== PASSAGE PROVIDED ==
##############################

The second study investigated whether all elementary mathematics content material is taught equally well within a single curriculum. To do this, the researchers compare student subdomain- test scores from students who had been taught using Harcourt Math, the most commonly used curriculum in Florida at the time of the study, to other students’ subdomain-test scores who were taught using other commonly used curricula in Florida (SFAW, SRA/McGraw Hill, Cambuim, Scott Foresman Investigations, MacMillan/McGraw Hill, and Houghton Mifflin). In contrast to the first study, this research compares Harcourt to all of the other curricula collectively (as opposed to comparing two curricula at a time). Also in contrast to the first study, which looks at student outcomes using one overall math test score, the authors investigated whether students who are taught using Harcourt score equally well across the five subdomains on the Florida Comprehensive Assessment Test (FCAT): number sense, measurement, algebraic thinking, data analysis, and geometry. The authors found that in data analysis and geometry, Harcourt produced statistically significant gains over the other curricula; the estimated effect size for data analysis was between 0.092 and 0.115 and the estimated effect size for geometry was 0.108 and 0.126 for third-grade students who were taught using Harcourt in first, second, and third grades. In contrast, the authors found that Harcourt did not produce statistically higher results than the other curricula in number sense, measurement, or algebraic thinking. Therefore, the authors concluded that Harcourt does not teach all subdomains equally well, although it is a superior curriculum for teaching data analysis and geometry. (Bhatt, Koedel, & Lehmann, 2013)

##############################

== INSTRUCTIONS ==
A. In the Harcourt Math study passage, why did the authors conclude that Harcourt does not teach all subdomains equally well? Answer in one to three sentences.
B. Rewrite the entries below as a JSON list of strings, with one string for each line of text and no blank lines. Leave the pictures out.

== PROVIDED INFORMATION ==
##############################

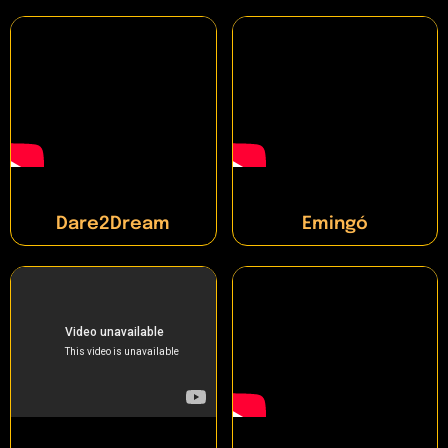
Dare2Dream
Emingó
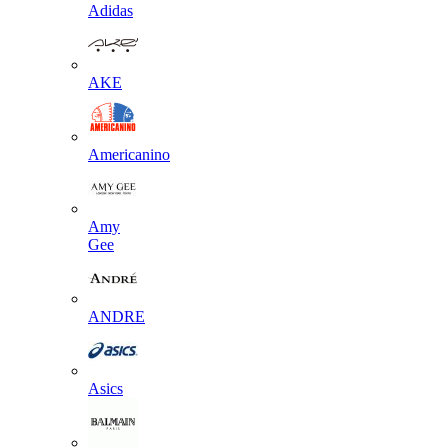
Adidas
AKE
Americanino
Amy
Gee
ANDRE
Asics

##############################

== EXERCISE RESULTS ==
A. Harcourt produced statistically significant gains over the other curricula in data analysis and geometry. It did not produce statistically higher results in number sense, measurement, or algebraic thinking.

B.
[
  "Dare2Dream",
  "Emingó",
  "Adidas",
  "AKE",
  "Americanino",
  "Amy",
  "Gee",
  "ANDRE",
  "Asics"
]